Consider first the case where \(\Mtrx{A}\) is orthogonally diagonalizable. This means that there is a diagonal matrix \(\Mtrx{D}\) and an orthogonal matrix \(\Mtrx{C}\) such that

\[\Mtrx{A} = \Mtrx{C}\cdot \Mtrx{D}\cdot \MtrxTrnsps{C}\]

But then we find:

\(\MtrxTrnsps{A}\)	\(=\)	\(\MtrxTrnsps{ \left( C\cdot D\cdot \MtrxTrnsps{C} \right) }\)
\(\)	\(=\)	\(\MtrxTrnsps{\left(\MtrxTrnsps{C}\right)}\cdot \MtrxTrnsps{D}\cdot \MtrxTrnsps{C}\)
\(\)	\(= \)	\(\Mtrx{C}\cdot \Mtrx{D}\cdot \MtrxTrnsps{C}\)
\(\)	\(=\)	\(\Mtrx{A}\)

This means that \(\Mtrx{A}\) is symmetric.

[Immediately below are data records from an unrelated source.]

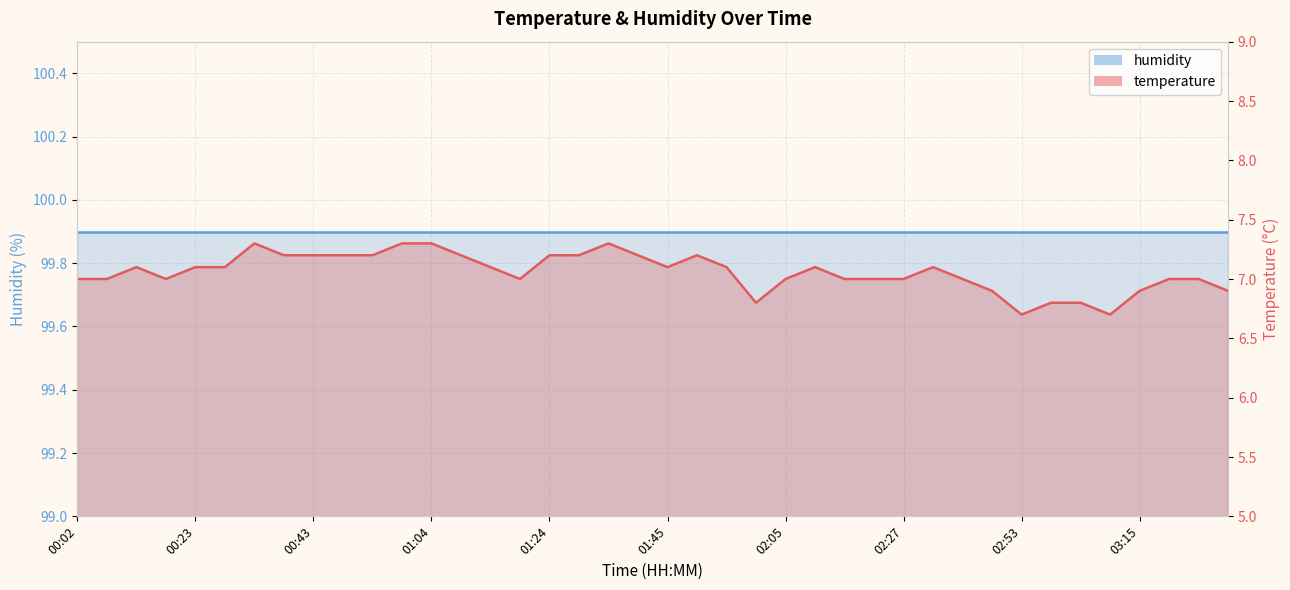

The chart shows a value of 2.9 at 01:45. True or false?

False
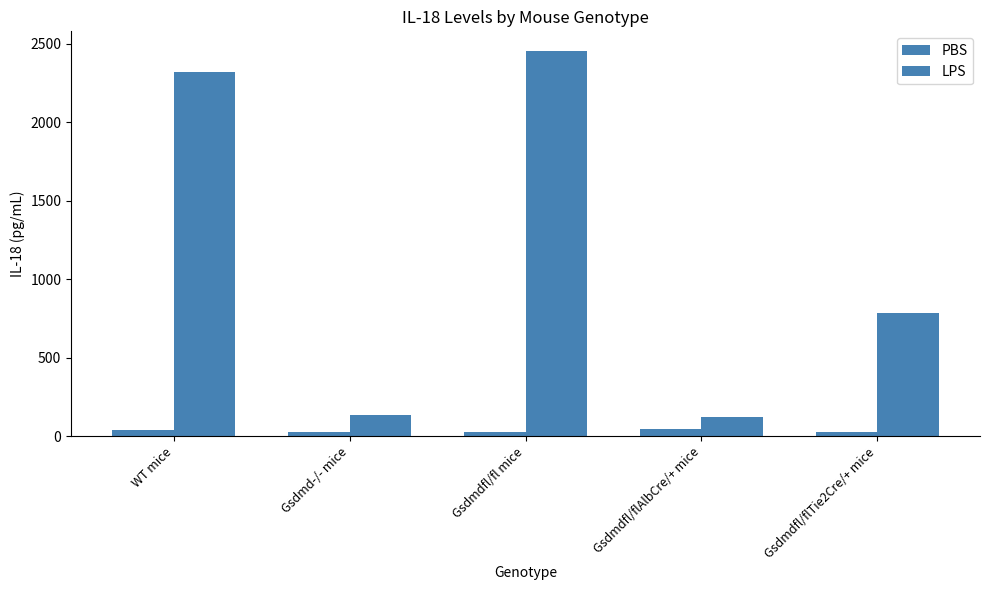

Are the bars horizontal?

No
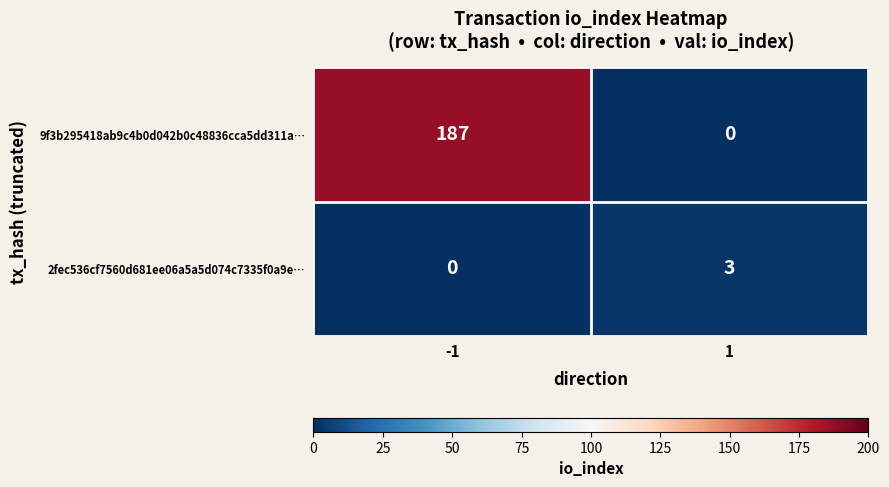

List the series in order of their peak value, lowest first.

2fec536cf7560d681ee06a5a5d074c7335f0a9e…, 9f3b295418ab9c4b0d042b0c48836cca5dd311a…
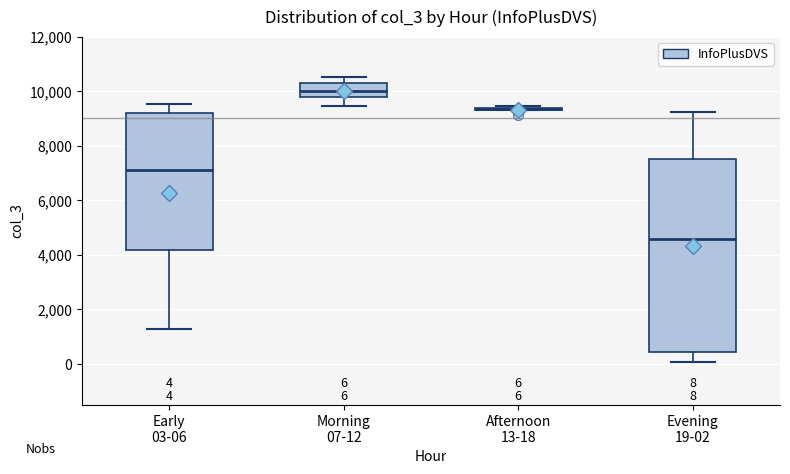

Which box is the tallest, from its lower edge to its upper edge?

Evening 19-02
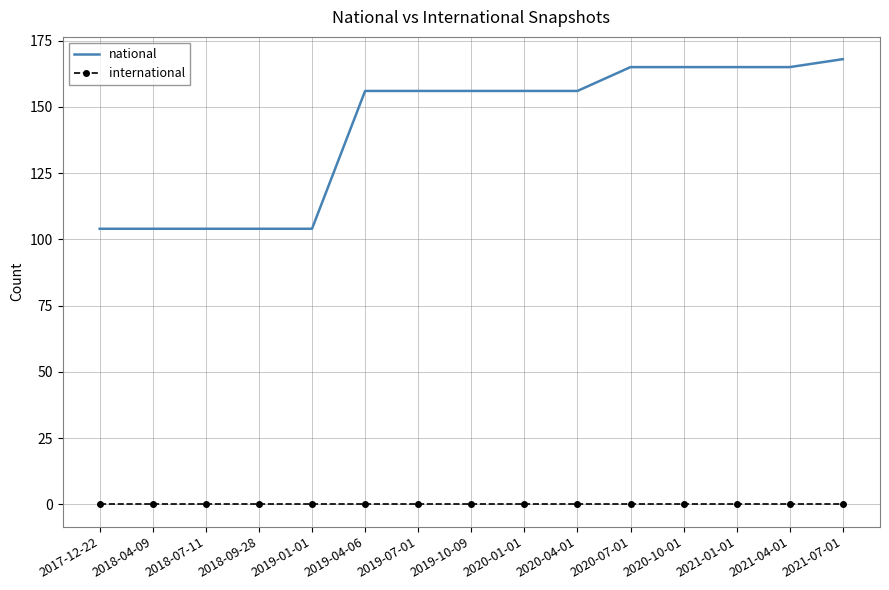

The value of international at 2018-04-09 is 0. True or false?

True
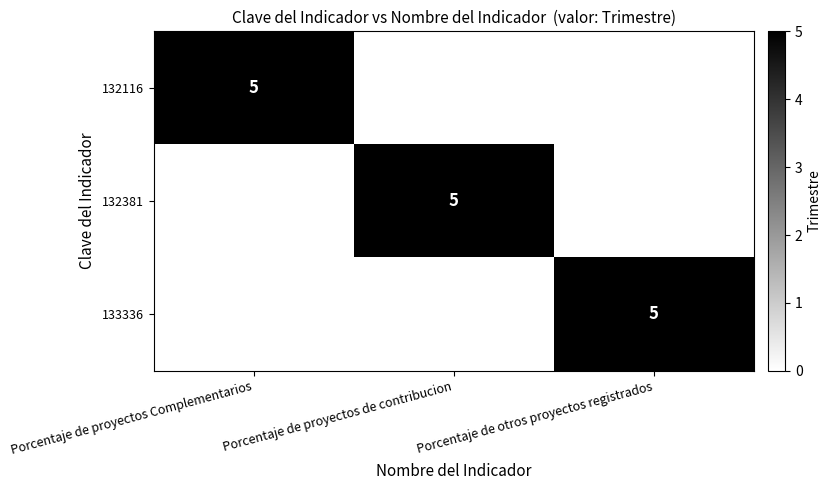

True or false: 132116 has a value of 9 at Porcentaje de proyectos Complementarios.

False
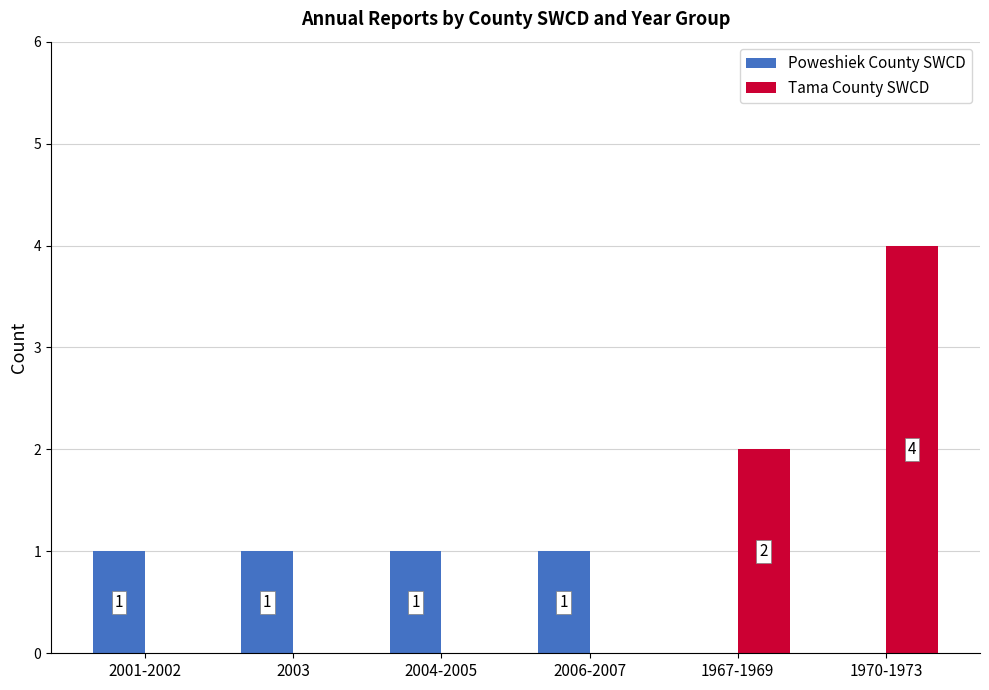

Reading left to right, list all the values displayed in this chart.

Poweshiek County SWCD: 2001-2002=1	2003=1	2004-2005=1	2006-2007=1	1967-1969=0	1970-1973=0
Tama County SWCD: 2001-2002=0	2003=0	2004-2005=0	2006-2007=0	1967-1969=2	1970-1973=4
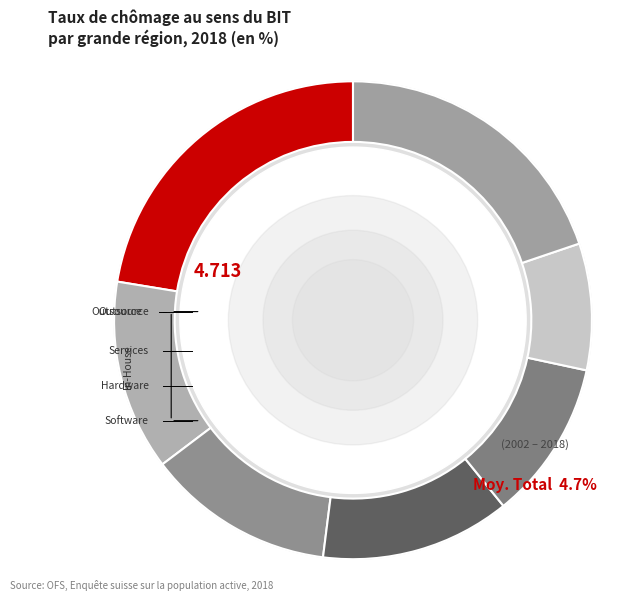

To the nearest percent, what is the average slice percentage?

14%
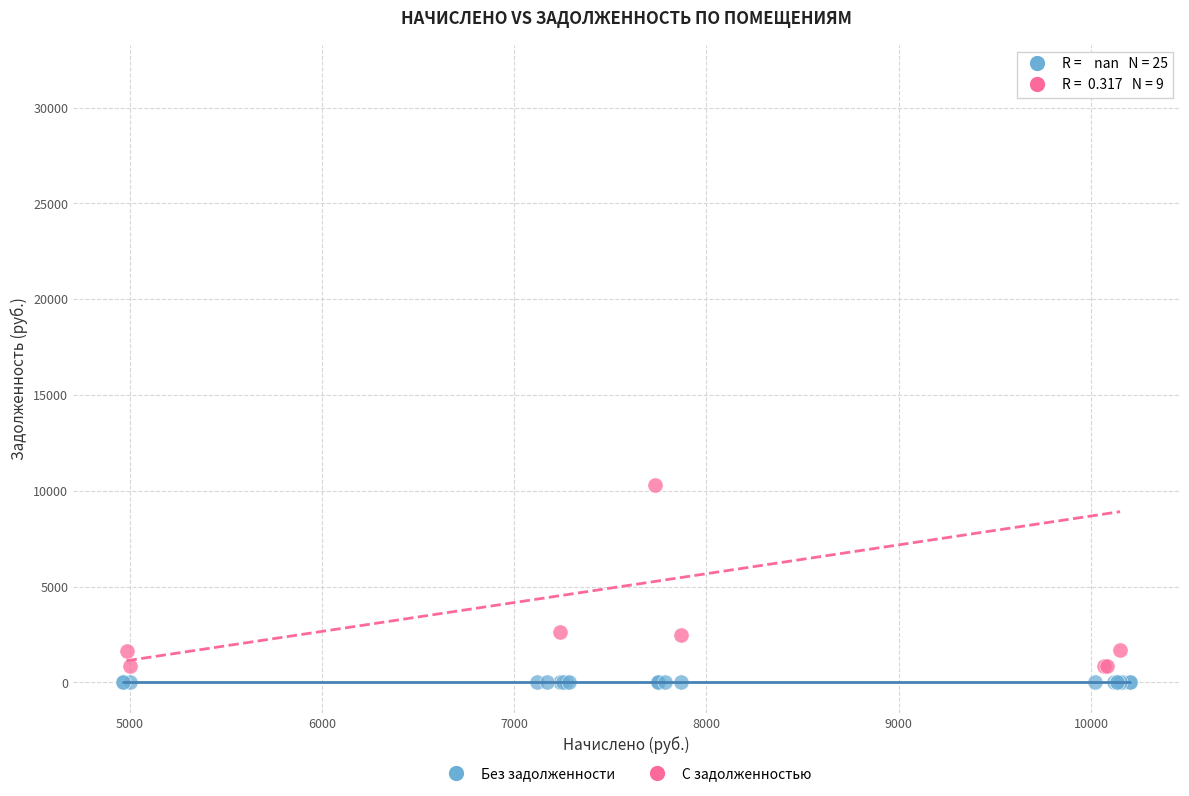

Which series contains the highest Y value?

С задолженностью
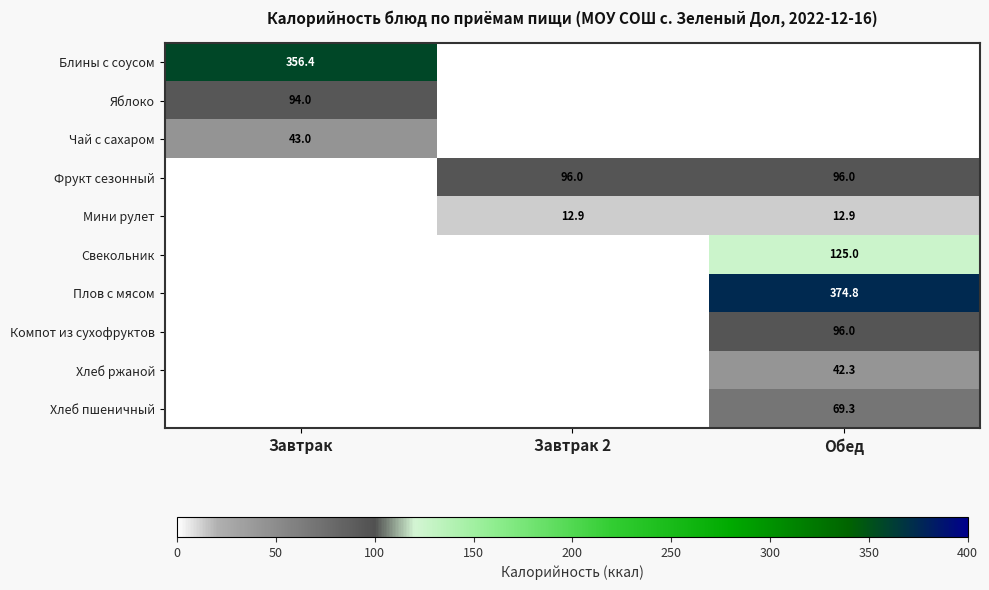

The value of Хлеб пшеничный at Обед is 69.3. True or false?

True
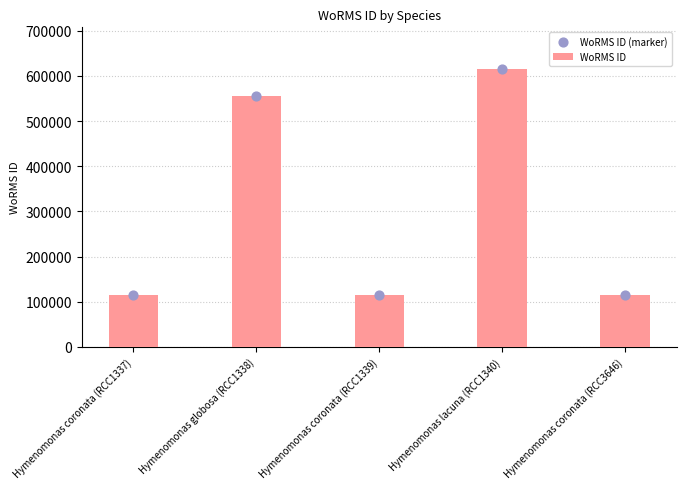

At which category is the sum across all series the highest?

Hymenomonas lacuna (RCC1340)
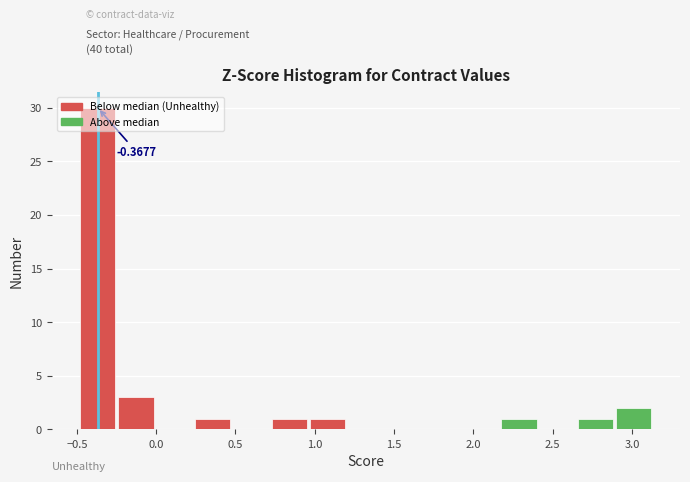

Over which range of the x-axis is the bar tallest?

-0.50 to -0.25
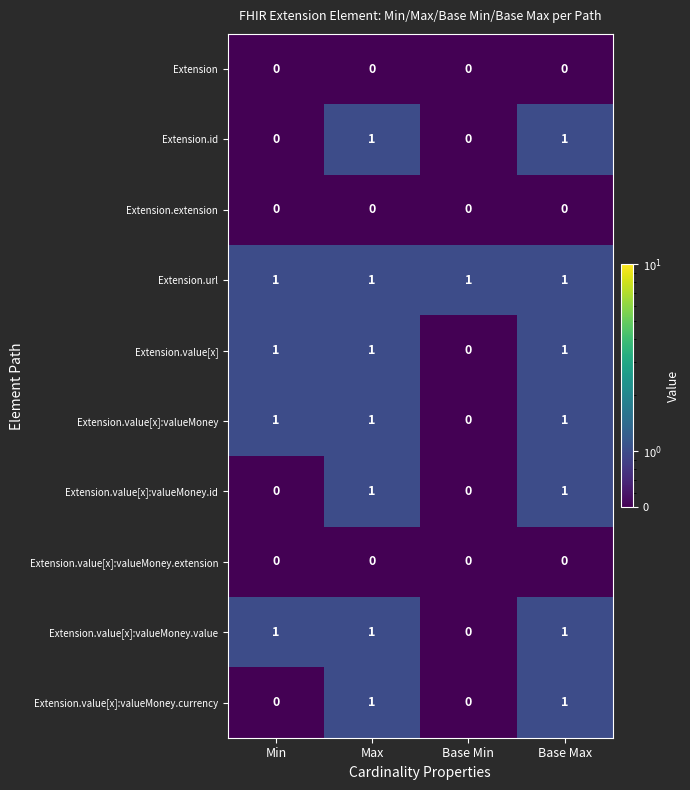

What is the difference between the highest and lowest values at Min?

1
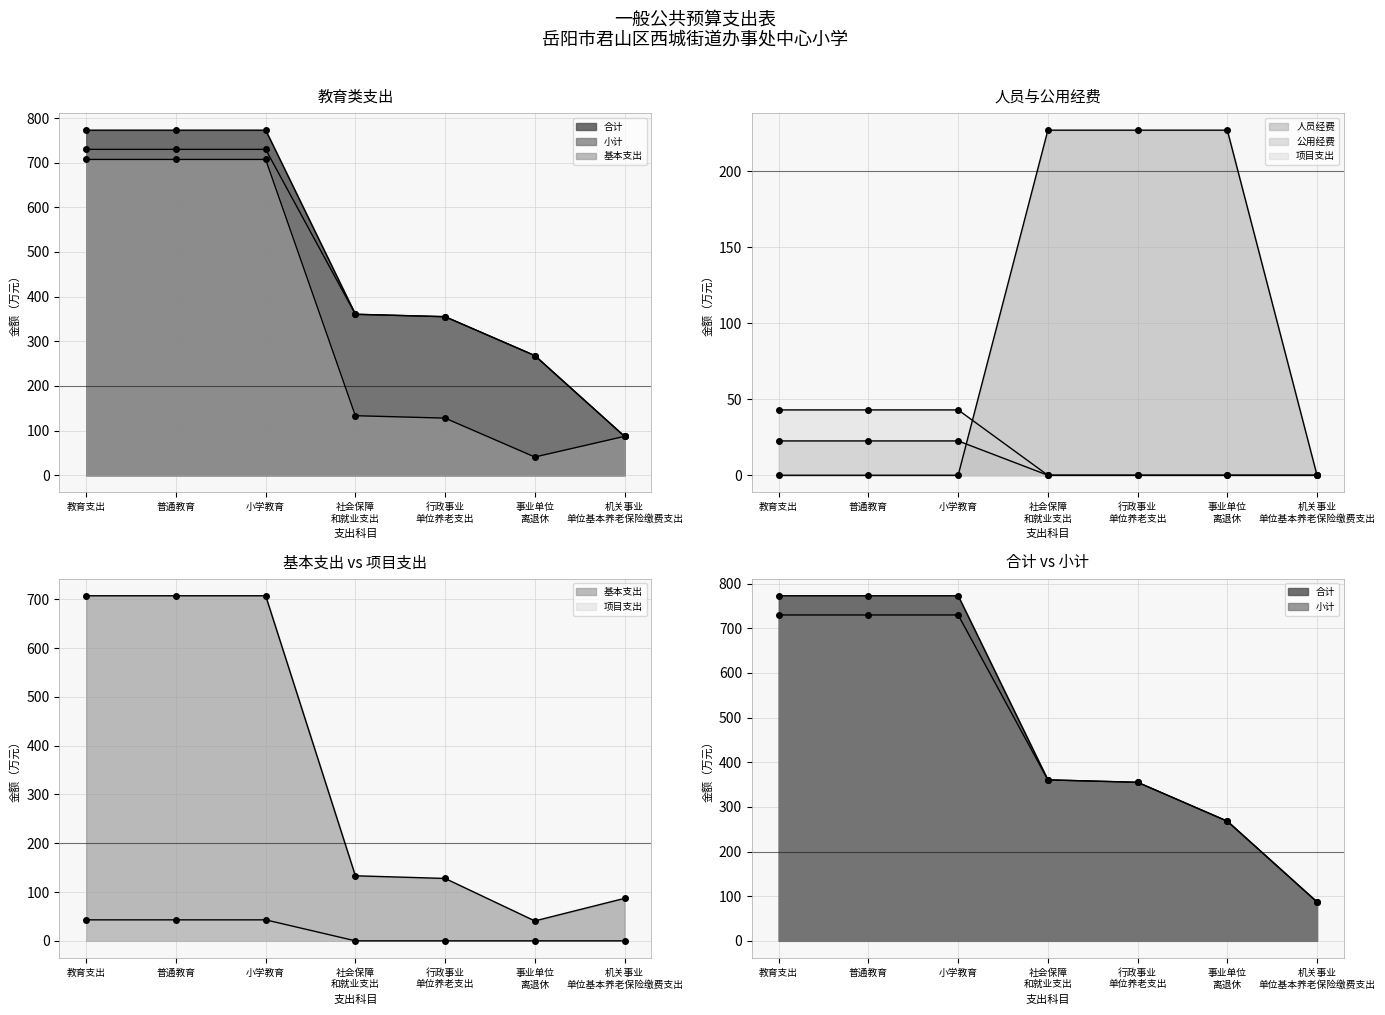

At which category is the sum across all series the highest?

教育支出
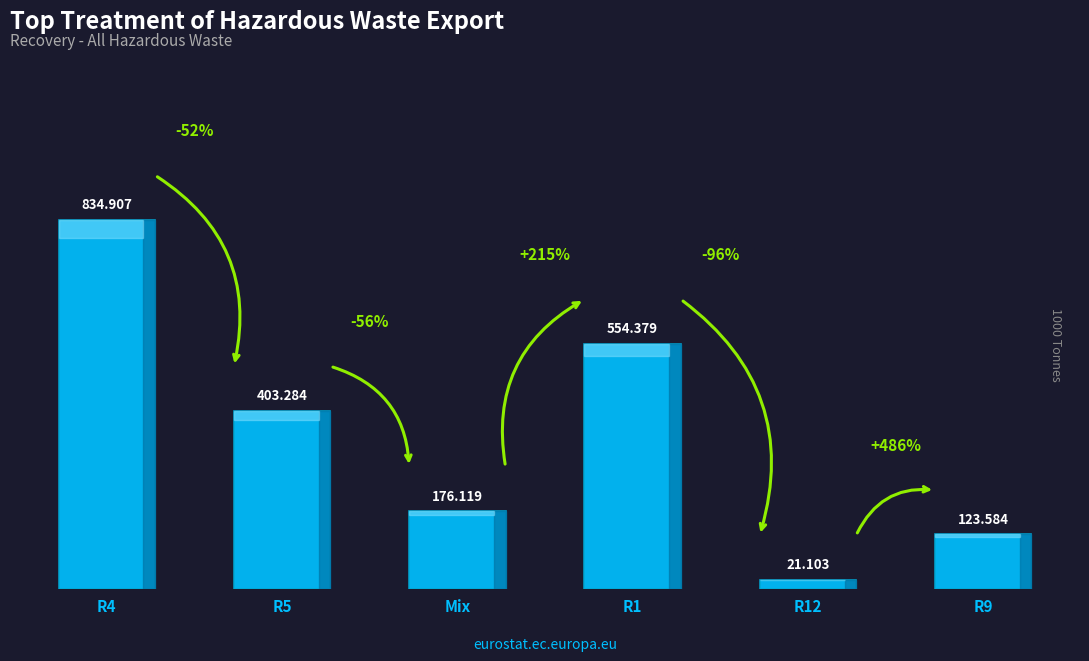

What is the sum of the values at R1 and Mix?

730.5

What we just showed means that only a symmetric matrix has a chance of being orthogonally diagonalizable. Much harder to prove is that, if \(\Mtrx{A}\) is symmetric, then it is orthogonally diagonalizable. We will not prove this here.